Intérêt médical : aucun.

Intérêt intellectuel : aucun.

Temps perdu : 2 minutes, le même que celui de l'interrogatoire que Doctolib et le gars de LinkedIn pensent souhaitable de me faire gagner.

Charge mentale : au plafond.

C'est là que j'ai besoin de l'IA. JE NE VEUX PAS D'UNE PUTAIN D'IA GÉNÉRATIVE QUI PRÉTEND FAIRE CE QUE J'AIME FAIRE, JE VEUX UNE IA AGENTIQUE QUI FAIT CE QUE JE HAIS DANS MON BOULOT (ou plutôt dans les contraintes que le monde moderne lui a imposées, à tort ou à raison).

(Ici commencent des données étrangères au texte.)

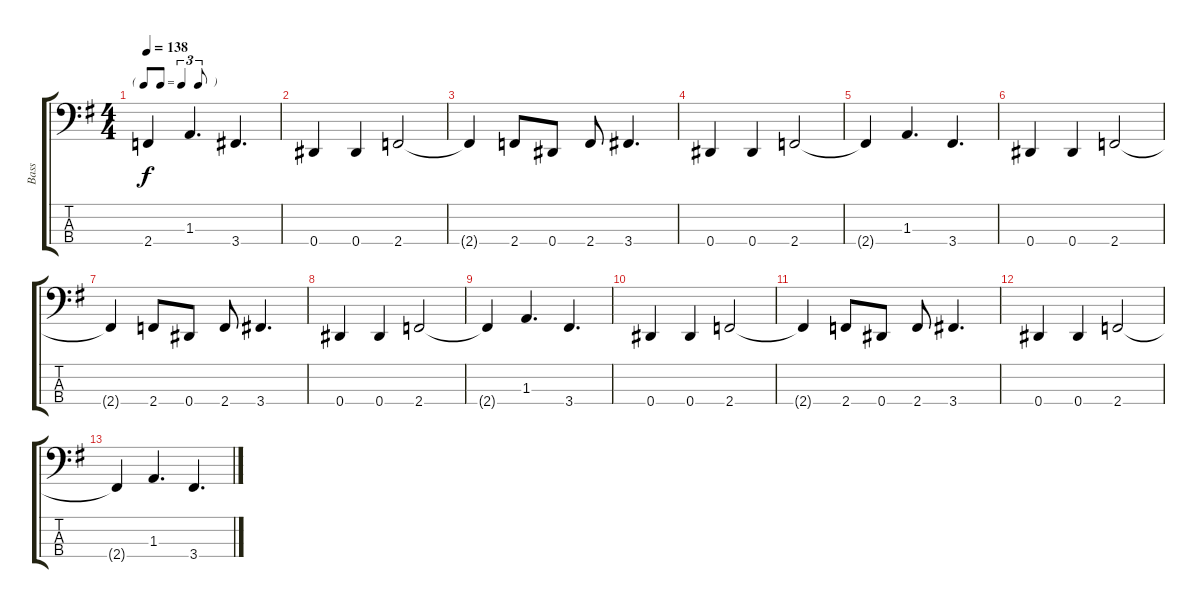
\track ("Bass" "Bass") {instrument electricbasspick}
\staff {score tabs}
\tuning (Gb2 Db2 Ab1 Eb1) {hide}
\ts (4 4)
\tf triplet8th
\tempo 138
\clef f4
\ks g
2.4{t}.4{dy f} 1.3.4{d} 3.4.4{d} |
0.4.4 0.4.4 2.4.2 |
2.4{t}.4 2.4.8 0.4.8 2.4.8 3.4.4{d} |
0.4.4 0.4.4 2.4.2 |
2.4{t}.4 1.3.4{d} 3.4.4{d} |
0.4.4 0.4.4 2.4.2 |
2.4{t}.4 2.4.8 0.4.8 2.4.8 3.4.4{d} |
0.4.4 0.4.4 2.4.2 |
2.4{t}.4 1.3.4{d} 3.4.4{d} |
0.4.4 0.4.4 2.4.2 |
2.4{t}.4 2.4.8 0.4.8 2.4.8 3.4.4{d} |
0.4.4 0.4.4 2.4.2 |
2.4{t}.4 1.3.4{d} 3.4.4{d}
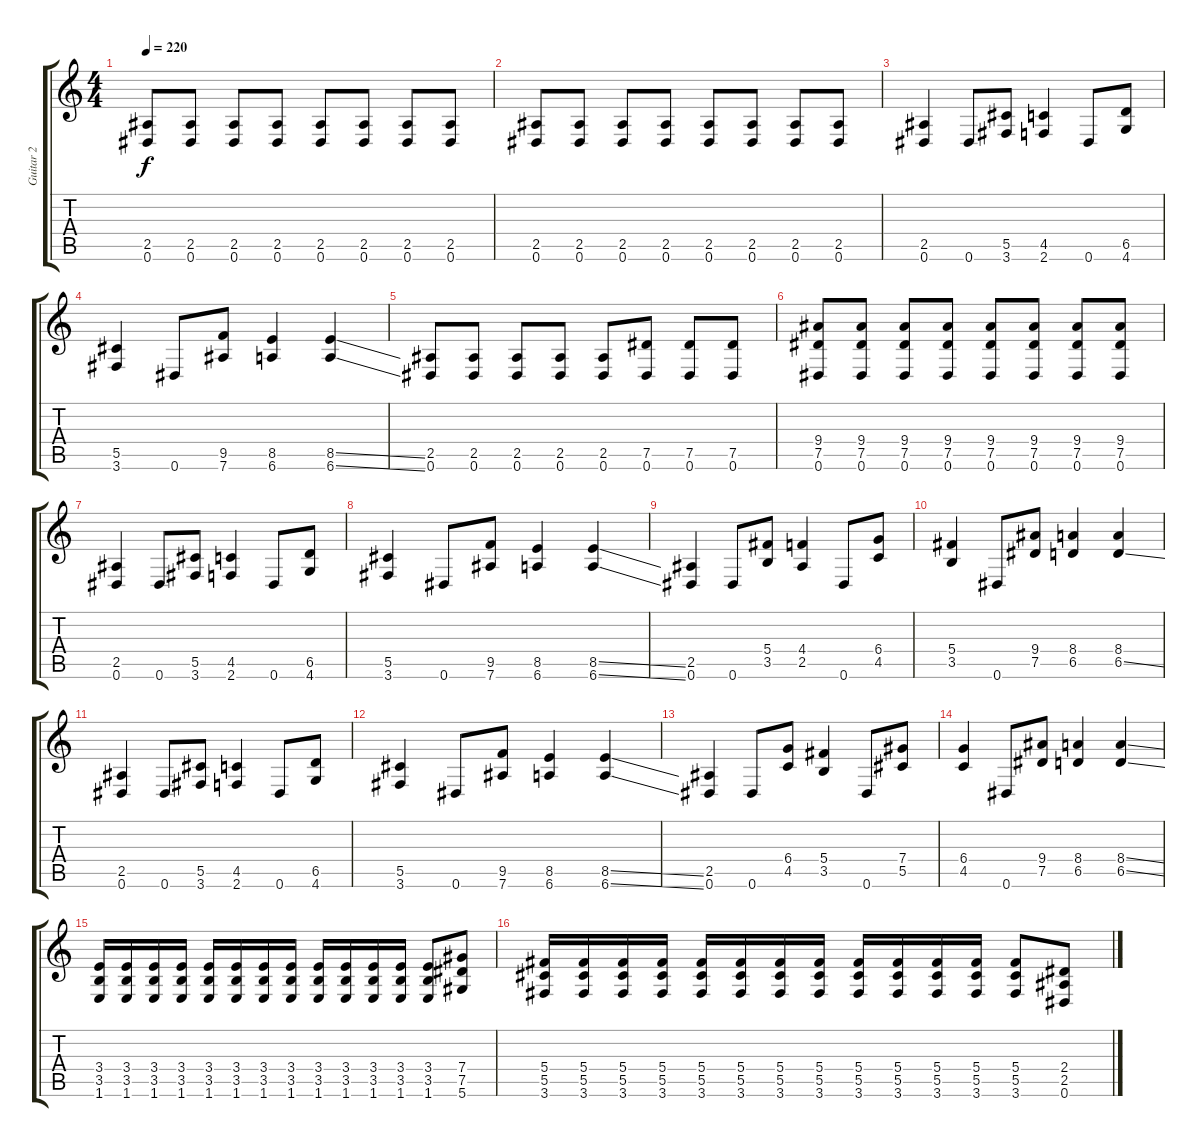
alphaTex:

\track ("Guitar 2" "Guitar 2") {instrument distortionguitar}
\staff {score tabs}
\tuning (Eb4 Bb3 Gb3 Db3 Ab2 Eb2) {hide}
\ts (4 4)
\tempo 220
\clef g2
\ks c
(2.5 0.6).8{dy f} (2.5 0.6).8 (2.5 0.6).8 (2.5 0.6).8 (2.5 0.6).8 (2.5 0.6).8 (2.5 0.6).8 (2.5 0.6).8 |
(2.5 0.6).8 (2.5 0.6).8 (2.5 0.6).8 (2.5 0.6).8 (2.5 0.6).8 (2.5 0.6).8 (2.5 0.6).8 (2.5 0.6).8 |
(2.5 0.6).4 0.6.8 (5.5 3.6).8 (4.5 2.6).4 0.6.8 (6.5 4.6).8 |
(5.5 3.6).4 0.6.8 (9.5 7.6).8 (8.5 6.6).4 (8.5{ss} 6.6{ss}).4 |
(2.5 0.6).8 (2.5 0.6).8 (2.5 0.6).8 (2.5 0.6).8 (2.5 0.6).8 (7.5 0.6).8 (7.5 0.6).8 (7.5 0.6).8 |
(9.4 7.5 0.6).8 (9.4 7.5 0.6).8 (9.4 7.5 0.6).8 (9.4 7.5 0.6).8 (9.4 7.5 0.6).8 (9.4 7.5 0.6).8 (9.4 7.5 0.6).8 (9.4 7.5 0.6).8 |
(2.5 0.6).4 0.6.8 (5.5 3.6).8 (4.5 2.6).4 0.6.8 (6.5 4.6).8 |
(5.5 3.6).4 0.6.8 (9.5 7.6).8 (8.5 6.6).4 (8.5{ss} 6.6{ss}).4 |
(2.5 0.6).4 0.6.8 (5.4 3.5).8 (4.4 2.5).4 0.6.8 (6.4 4.5).8 |
(5.4 3.5).4 0.6.8 (9.4 7.5).8 (8.4 6.5).4 (8.4 6.5{ss}).4 |
(2.5 0.6).4 0.6.8 (5.5 3.6).8 (4.5 2.6).4 0.6.8 (6.5 4.6).8 |
(5.5 3.6).4 0.6.8 (9.5 7.6).8 (8.5 6.6).4 (8.5{ss} 6.6{ss}).4 |
(2.5 0.6).4 0.6.8 (6.4 4.5).8 (5.4 3.5).4 0.6.8 (7.4 5.5).8 |
(6.4 4.5).4 0.6.8 (9.4 7.5).8 (8.4 6.5).4 (8.4{ss} 6.5{ss}).4 |
(3.4 3.5 1.6).16 (3.4 3.5 1.6).16 (3.4 3.5 1.6).16 (3.4 3.5 1.6).16 (3.4 3.5 1.6).16 (3.4 3.5 1.6).16 (3.4 3.5 1.6).16 (3.4 3.5 1.6).16 (3.4 3.5 1.6).16 (3.4 3.5 1.6).16 (3.4 3.5 1.6).16 (3.4 3.5 1.6).16 (3.4 3.5 1.6).8 (7.4 7.5 5.6).8 |
(5.4 5.5 3.6).16 (5.4 5.5 3.6).16 (5.4 5.5 3.6).16 (5.4 5.5 3.6).16 (5.4 5.5 3.6).16 (5.4 5.5 3.6).16 (5.4 5.5 3.6).16 (5.4 5.5 3.6).16 (5.4 5.5 3.6).16 (5.4 5.5 3.6).16 (5.4 5.5 3.6).16 (5.4 5.5 3.6).16 (5.4 5.5 3.6).8 (2.4 2.5 0.6).8
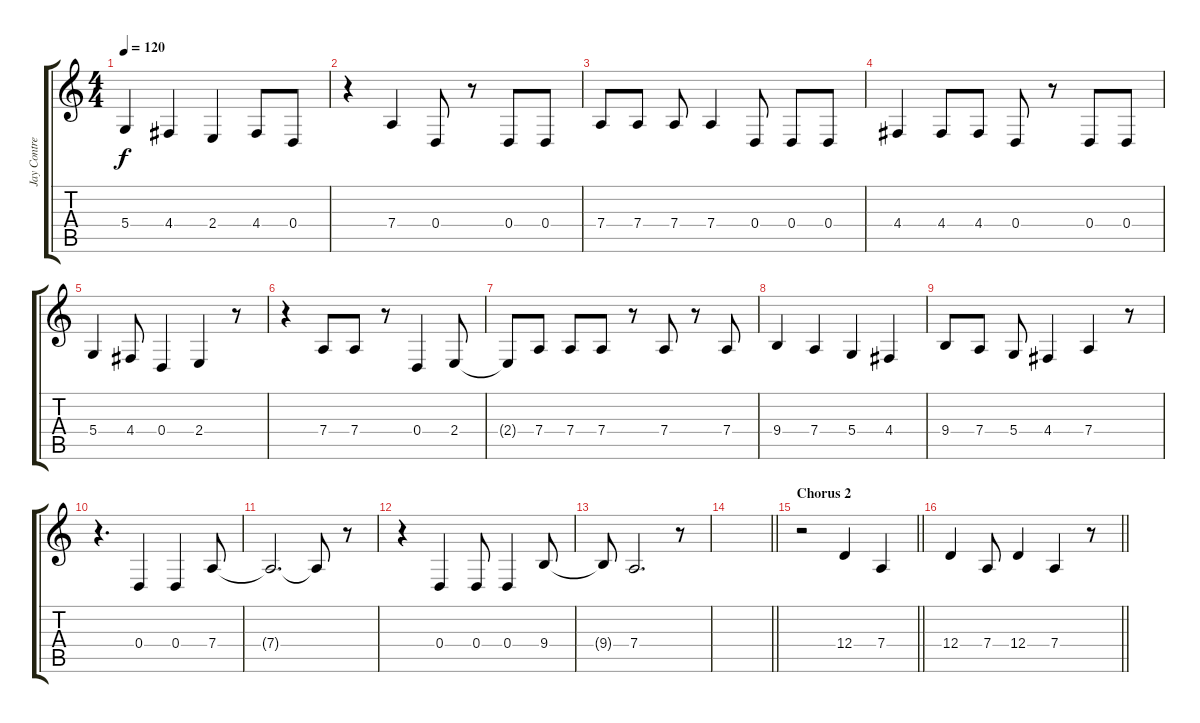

Je ne vois pas comment j'aurais pu expliquer tout ça sans faire ce pavé, mais je suis désolé quand même pour ce pavé. Mais si vous avez lu tout ça et que vous avez un contact dans cette industrie, mais putain faites-leur passer ; @Hoaxymore vas-y, je t'en prie. Parce qu'ils font fausse route. Parce qu'ils gaspillent leurs ressources pour un outil qui ne sera pas adopté parce qu'il ne répond pas au besoin. Le rapport bénéfice-risque, c'est une autre part de mon boulot, et quand le bénéfice est nul parce que l'outil ne répond à aucun besoin, alors le rapport est forcément infiniment défavorable. L'outil ne sera pas adopté. Pire, il prétend faire ce qui est notre essence : quelle corporation serait assez conne pour déployer un outil qui a l'intention de remplacer ce qui fait sa spécificité, même s'il le fait mal ? Et rendez-nous ce qui fait notre plaisir : du temps pour du travail intellectuel.